Tuesday, 30 December 2014

RIP: Suzanne Vincent

I went to the funeral of Suzie Vincent yesterday at St Aubin on the Hill Church, which was packed. The sun shone and the church was full to bursting with so many people - and dogs! - who wanted to celebrate her life.

Her dogs were, as Mark Bond told us in his funeral address, as much part of her life as people, so it was fitting and right that they should be there. Sometimes they barked, and at the end, they briefly whined as if in sorrow.

I have never been to a funeral where dogs have been present before, but it felt right. How can one celebrate someone’s life if something so dear is excluded?

One thing which came through, both in the service, and in talking to anyone who had met Suzie was how selfless she was, how kind she was to people, and how she gave love, and everyone loved her.
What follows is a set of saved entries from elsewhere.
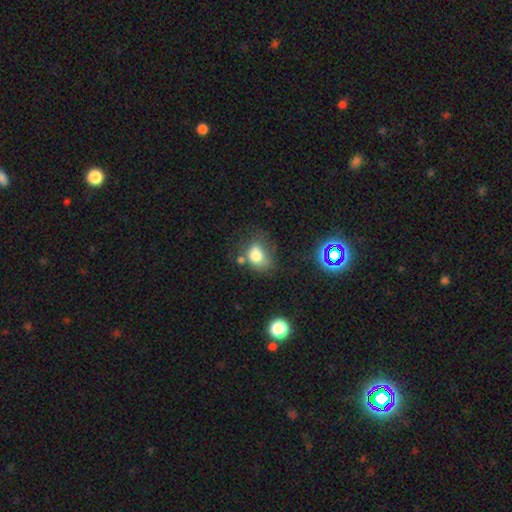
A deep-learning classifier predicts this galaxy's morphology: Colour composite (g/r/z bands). It shows a smooth galaxy with no disk features (73%) that is in between round and cigar-shaped (58%). Merging: none (41%).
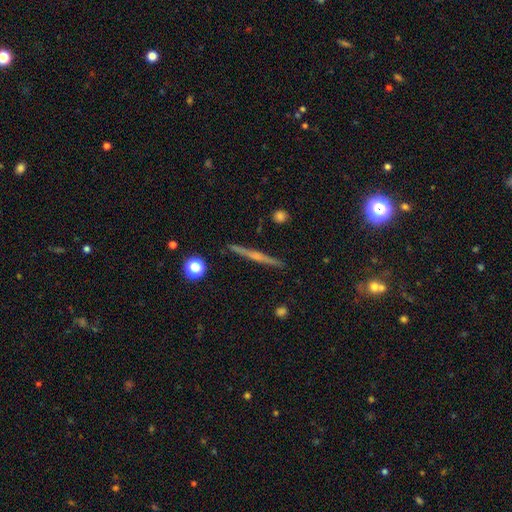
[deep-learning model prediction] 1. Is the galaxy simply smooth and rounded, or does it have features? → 65% featured or disk, 28% smooth, 8% star or artifact.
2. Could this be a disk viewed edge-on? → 98% yes, 2% no.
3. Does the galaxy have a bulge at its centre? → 47% rounded, 44% none, 9% boxy.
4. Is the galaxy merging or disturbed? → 92% none, 6% minor disturbance, 1% major disturbance, 1% merger.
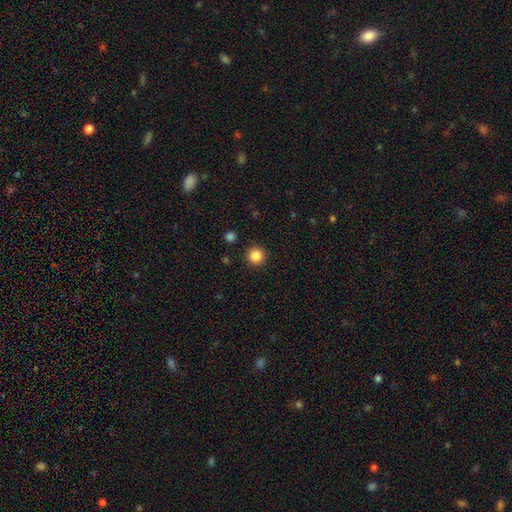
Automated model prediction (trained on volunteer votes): smooth_or_featured: smooth (p=0.85) [alt: star or artifact p=0.11]
how_rounded: round (p=0.95) [alt: in between p=0.04]
merging: none (p=0.92) [alt: minor disturbance p=0.05]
And yet she had known more than her share of sorrow, losing both her parents to cancer at a relatively young age, and have battled with cancer herself once before.

I remember her as a young girl helping with Sunday school, along with her sister Kate, and again as a helper with La Baguette, regularly and cheerfully turning up to help with the packing nights.
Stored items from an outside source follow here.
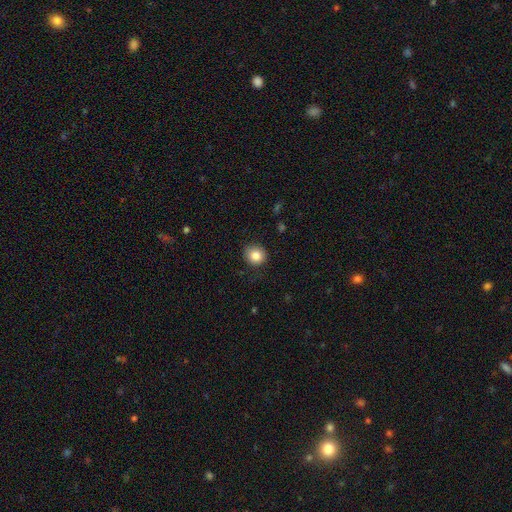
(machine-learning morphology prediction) smooth 84%, star or artifact 10%, featured or disk 6%. Down the decision tree: how rounded — round (86%); merging — none (85%).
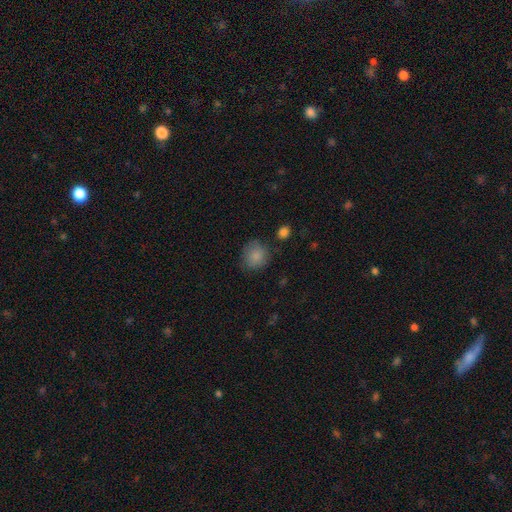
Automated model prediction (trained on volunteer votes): A smooth galaxy with no disk features (85%) that is round (85%). Merging: none (76%).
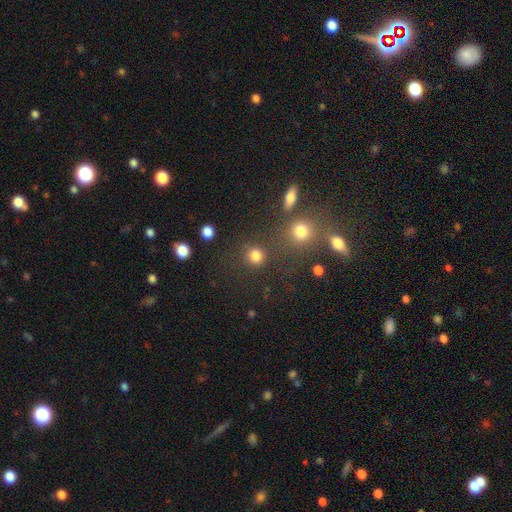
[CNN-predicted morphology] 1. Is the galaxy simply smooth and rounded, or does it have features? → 82% smooth, 14% star or artifact, 4% featured or disk.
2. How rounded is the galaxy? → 90% round, 9% in between, 1% cigar-shaped.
And on Easter day, I remember she would come to the very early 6 o’clock morning service in the Fisherman’s Chapel, at the great Easter day when Christian’s celebrate the risen Christ. May she rest in peace with her beloved Lord.


Somehow the dogs know, and bark,
As if angels passing, gave their hark,
At the parting, saying farewell;
Now this ending, sorrow, time so fell;
And yet as candle flame flows bright
We see her once more in our sight:
Memories, anecdotes, our own and
Others, each sketching with their hand;
Brave, scared, at the last of her days
Before she left on those strangest ways
From which none return, a veil drawn
Until the joyful resurrection dawn;
Time’s sands run out for each and all:
However brief the life, how great or small;
But she was loved, and that must be
A sign of joy for all there to see;
I knew her but briefly in her short life,
But grief still cuts through like a knife;
At the ending of a life, the end of the day
Light a candle in the darkness, pray.